Co-Authored-By: Claude Opus 4.7 (1M context) <noreply@anthropic.com>
This commit is contained in:
2026-05-25 22:09:41 +08:00
parent 3052f7b799
commit d60c048776
4 changed files with 100 additions and 13 deletions

View File

@@ -74,14 +74,23 @@ export const invalidateAvailabilityCache = async () => {
}
}
// Bust the shared cache when CC changes max_customers_per_mitra (any instance).

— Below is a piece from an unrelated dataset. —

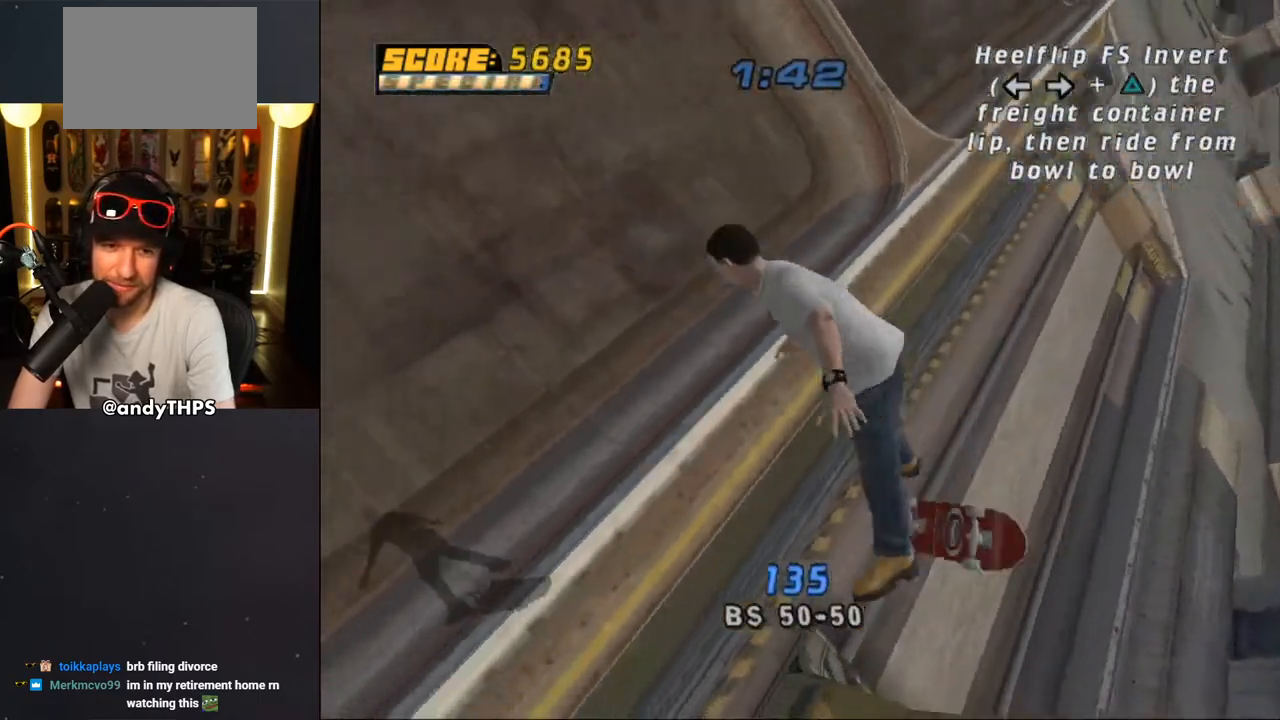
{"buttons": ["CROSS"], "left_stick": "center", "right_stick": "center", "events": []}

// Bust the shared cache when CC changes any config that the beacon snapshots
// over: max_customers_per_mitra (capacity gate), require_mitra_ping (whether
// stale heartbeats exclude candidates), mitra_stale_after_seconds (the gate's
// threshold itself).
const AVAILABILITY_CACHE_INVALIDATING_KEYS = new Set([
'max_customers_per_mitra',
'require_mitra_ping',
'mitra_stale_after_seconds',
])
let _subscribed = false
const ensureSubscribed = () => {
if (_subscribed) return
_subscribed = true
try {
subscribe('config:invalidate', (msg) => {
if (msg?.key === 'max_customers_per_mitra') {
if (msg?.key && AVAILABILITY_CACHE_INVALIDATING_KEYS.has(msg.key)) {
invalidateAvailabilityCache()
}
})
@@ -349,7 +358,7 @@ export const mirrorHeartbeatsToPostgres = async () => {
*/
const computeAvailabilityFromValkey = async () => {
const { max_customers_per_mitra } = await getMaxCustomersPerMitra()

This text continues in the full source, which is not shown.